Could you copy exactly the lines from the start of the records through the one containing "Page size: 1754x1241.", both included, and leave out the pictures?

### Input material
= = = = = = =

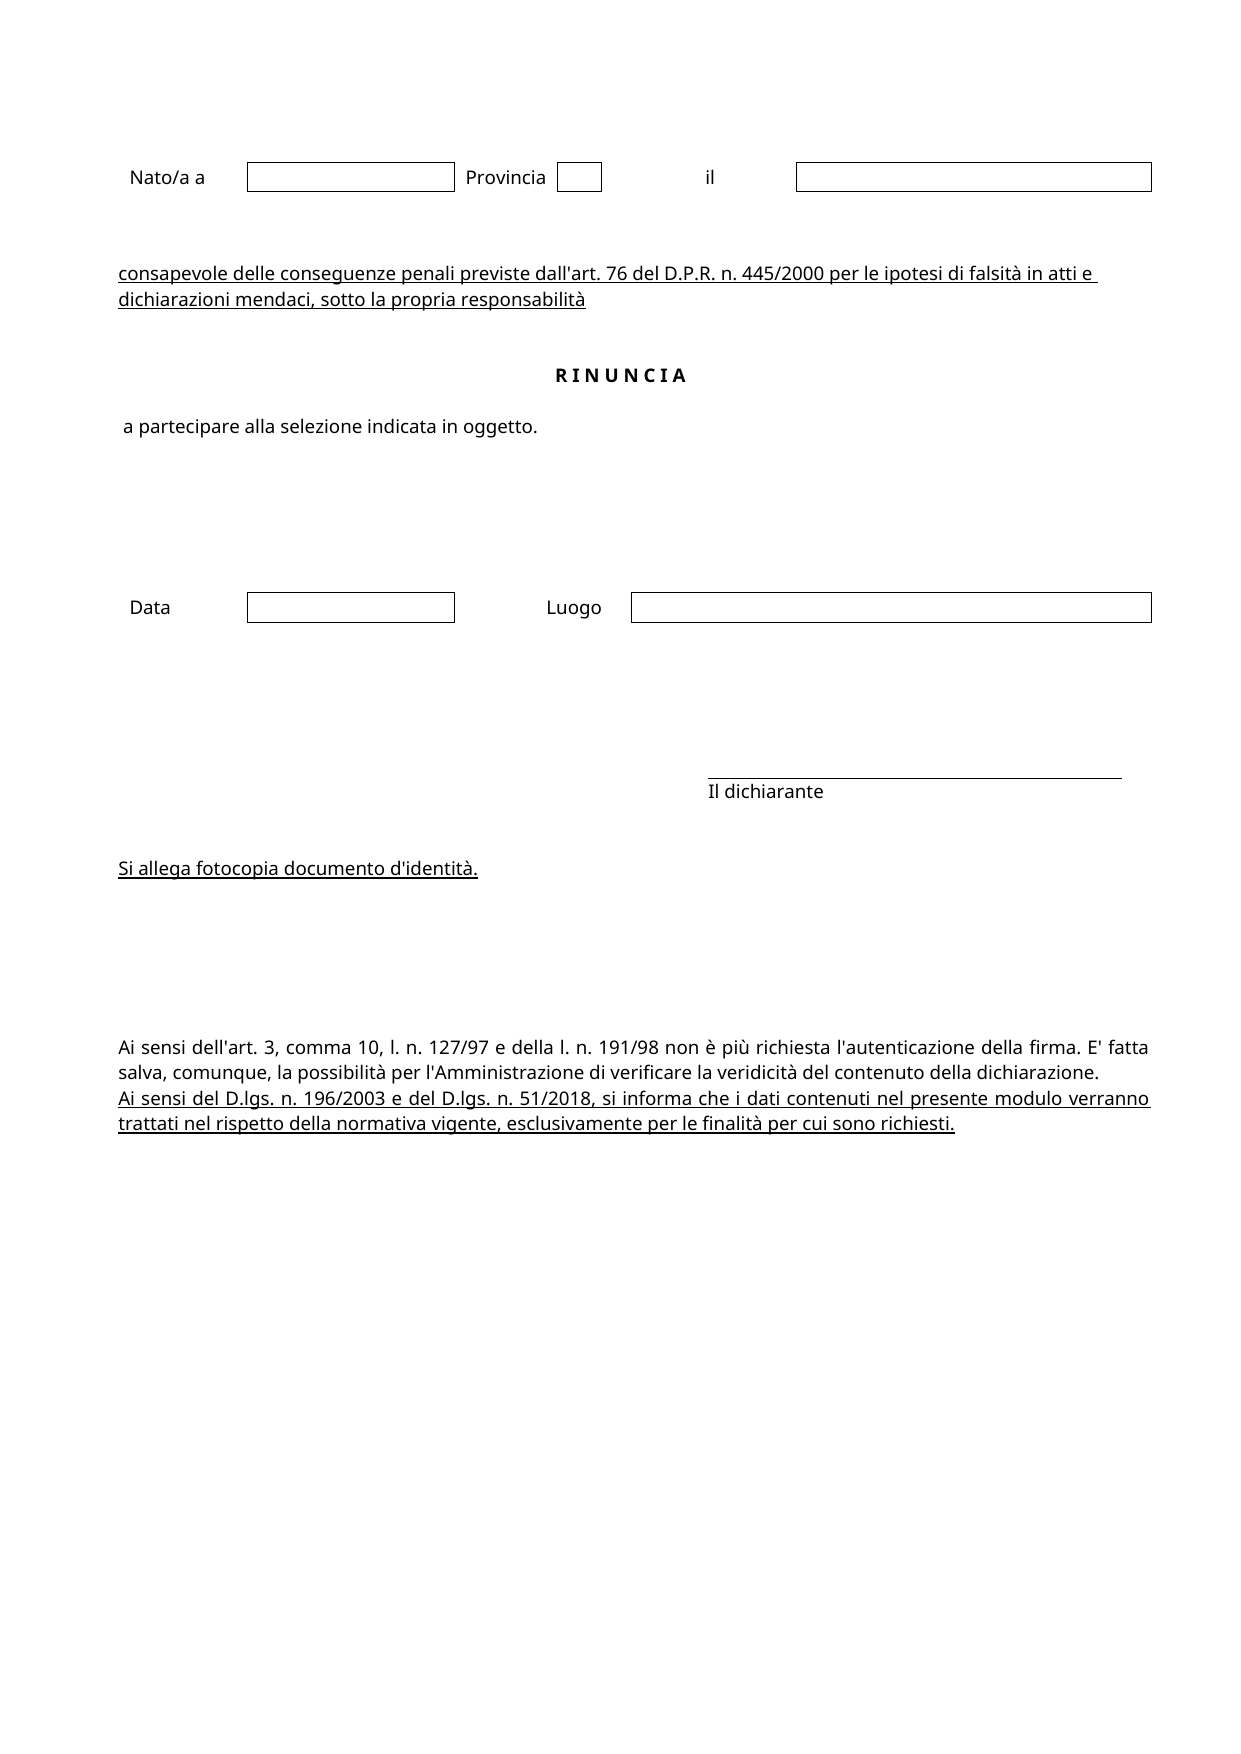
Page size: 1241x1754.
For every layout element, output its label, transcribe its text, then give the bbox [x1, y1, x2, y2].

text Si allega fotocopia documento d'identità. [118, 855, 1122, 881]
table_header [632, 593, 1151, 622]
table_header [248, 593, 454, 622]
text R I N U N C I A [118, 362, 1122, 388]
table_header Data [118, 592, 247, 622]
text Il dichiarante [708, 779, 1122, 804]
text consapevole delle conseguenze penali previste dall'art. 76 del D.P.R. n. 445/2000 per le ipotesi di falsità in atti e dichiarazioni mendaci, sotto la propria responsabilità [118, 260, 1152, 311]
text a partecipare alla selezione indicata in oggetto. [118, 413, 1122, 439]
table_header il [602, 162, 796, 191]
text Ai sensi dell'art. 3, comma 10, l. n. 127/97 e della l. n. 191/98 non è più richiesta l'autenticazione della firma. E' fatta salva, comunque, la possibilità per l'Amministrazione di verificare la veridicità del contenuto della dichiarazione. [118, 1034, 1152, 1085]
text Ai sensi del D.lgs. n. 196/2003 e del D.lgs. n. 51/2018, si informa che i dati contenuti nel presente modulo verranno trattati nel rispetto della normativa vigente, esclusivamente per le finalità per cui sono richiesti. [118, 1085, 1152, 1136]
table_header Luogo [455, 592, 631, 622]
table_header [558, 163, 601, 191]
table_header Nato/a a [118, 162, 247, 191]
table_header [248, 163, 454, 191]
table_header Provincia [455, 162, 557, 191]
table_header [797, 163, 1151, 191]
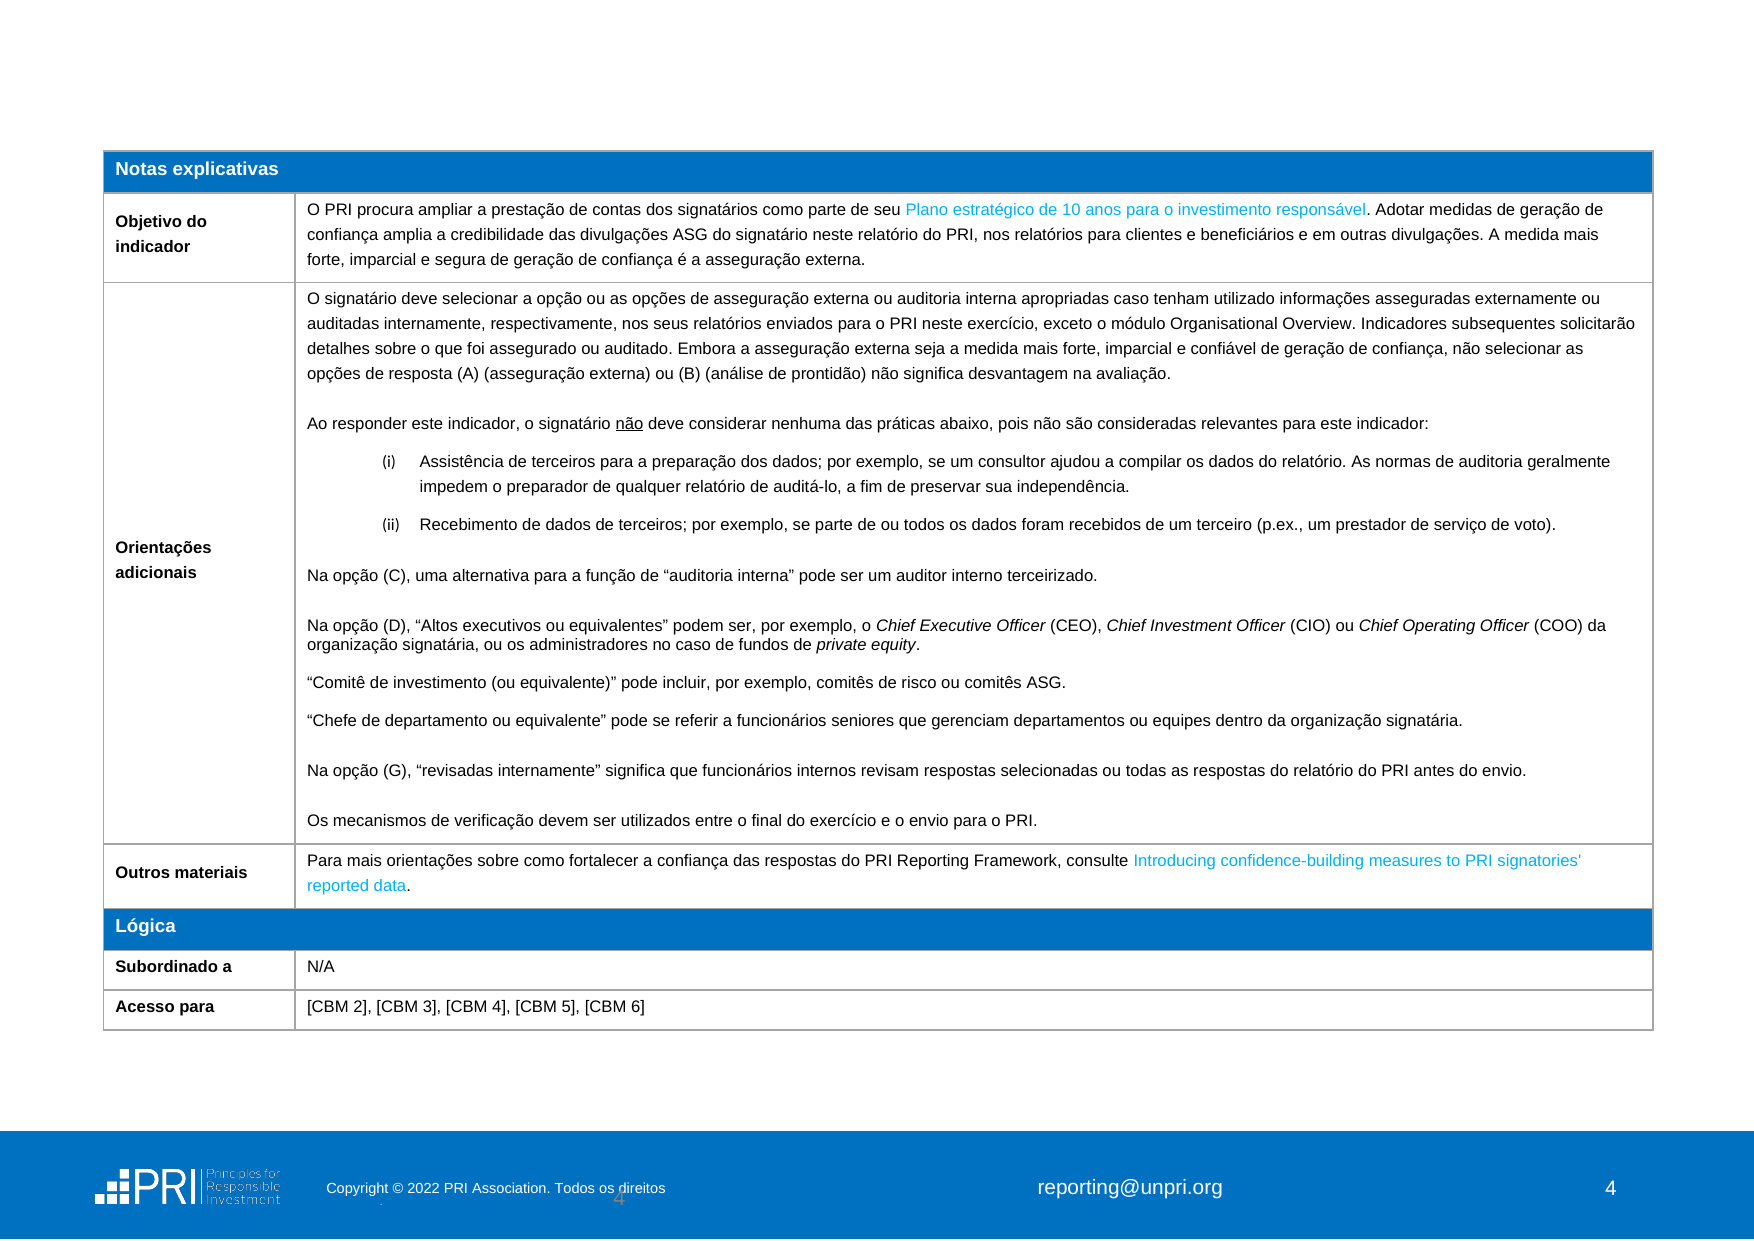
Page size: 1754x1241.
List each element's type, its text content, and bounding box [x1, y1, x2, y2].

table_cell Para mais orientações sobre como fortalecer a confiança das respostas do PRI Reporting Framework, consulte Introducing confidence-building measures to PRI signatories' reported data. [296, 845, 1652, 908]
table_cell [CBM 2], [CBM 3], [CBM 4], [CBM 5], [CBM 6] [296, 991, 1652, 1029]
picture [92, 1166, 282, 1207]
table_cell Objetivo do indicador [104, 194, 294, 282]
table_cell N/A [296, 951, 1652, 989]
table_cell O PRI procura ampliar a prestação de contas dos signatários como parte de seu Plano estratégico de 10 anos para o investimento responsável. Adotar medidas de geração de confiança amplia a credibilidade das divulgações ASG do signatário neste relatório do PRI, nos relatórios para clientes e beneficiários e em outras divulgações. A medida mais forte, imparcial e segura de geração de confiança é a asseguração externa. [296, 194, 1652, 282]
table_cell Subordinado a [104, 951, 294, 989]
table_cell O signatário deve selecionar a opção ou as opções de asseguração externa ou auditoria interna apropriadas caso tenham utilizado informações asseguradas externamente ou auditadas internamente, respectivamente, nos seus relatórios enviados para o PRI neste exercício, exceto o módulo Organisational Overview. Indicadores subsequentes solicitarão detalhes sobre o que foi assegurado ou auditado. Embora a asseguração externa seja a medida mais forte, imparcial e confiável de geração de confiança, não selecionar as opções de resposta (A) (asseguração externa) ou (B) (análise de prontidão) não significa desvantagem na avaliação. Ao responder este indicador, o signatário não deve considerar nenhuma das práticas abaixo, pois não são consideradas relevantes para este indicador: Assistência de terceiros para a preparação dos dados; por exemplo, se um consultor ajudou a compilar os dados do relatório. As normas de auditoria geralmente impedem o preparador de qualquer relatório de auditá-lo, a fim de preservar sua independência. Recebimento de dados de terceiros; por exemplo, se parte de ou todos os dados foram recebidos de um terceiro (p.ex., um prestador de serviço de voto). Na opção (C), uma alternativa para a função de “auditoria interna” pode ser um auditor interno terceirizado. Na opção (D), “Altos executivos ou equivalentes” podem ser, por exemplo, o Chief Executive Officer (CEO), Chief Investment Officer (CIO) ou Chief Operating Officer (COO) da organização signatária, ou os administradores no caso de fundos de private equity. “Comitê de investimento (ou equivalente)” pode incluir, por exemplo, comitês de risco ou comitês ASG. “Chefe de departamento ou equivalente” pode se referir a funcionários seniores que gerenciam departamentos ou equipes dentro da organização signatária. Na opção (G), “revisadas internamente” significa que funcionários internos revisam respostas selecionadas ou todas as respostas do relatório do PRI antes do envio. Os mecanismos de verificação devem ser utilizados entre o final do exercício e o envio para o PRI. [296, 283, 1652, 843]
table_cell Outros materiais [104, 845, 294, 908]
table_header Notas explicativas [104, 152, 1652, 192]
table_cell Lógica [104, 909, 1652, 950]
table_cell Orientações adicionais [104, 283, 294, 843]
table_cell Acesso para [104, 991, 294, 1029]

= = = = = = =

### Result
Page size: 1241x1754.
For every layout element, output its label, transcribe its text, then give the bbox [x1, y1, x2, y2].

text Si allega fotocopia documento d'identità. [118, 855, 1122, 881]
table_header [632, 593, 1151, 622]
table_header [248, 593, 454, 622]
text R I N U N C I A [118, 362, 1122, 388]
table_header Data [118, 592, 247, 622]
text Il dichiarante [708, 779, 1122, 804]
text consapevole delle conseguenze penali previste dall'art. 76 del D.P.R. n. 445/2000 per le ipotesi di falsità in atti e dichiarazioni mendaci, sotto la propria responsabilità [118, 260, 1152, 311]
text a partecipare alla selezione indicata in oggetto. [118, 413, 1122, 439]
table_header il [602, 162, 796, 191]
text Ai sensi dell'art. 3, comma 10, l. n. 127/97 e della l. n. 191/98 non è più richiesta l'autenticazione della firma. E' fatta salva, comunque, la possibilità per l'Amministrazione di verificare la veridicità del contenuto della dichiarazione. [118, 1034, 1152, 1085]
text Ai sensi del D.lgs. n. 196/2003 e del D.lgs. n. 51/2018, si informa che i dati contenuti nel presente modulo verranno trattati nel rispetto della normativa vigente, esclusivamente per le finalità per cui sono richiesti. [118, 1085, 1152, 1136]
table_header Luogo [455, 592, 631, 622]
table_header [558, 163, 601, 191]
table_header Nato/a a [118, 162, 247, 191]
table_header [248, 163, 454, 191]
table_header Provincia [455, 162, 557, 191]
table_header [797, 163, 1151, 191]
Page size: 1754x1241.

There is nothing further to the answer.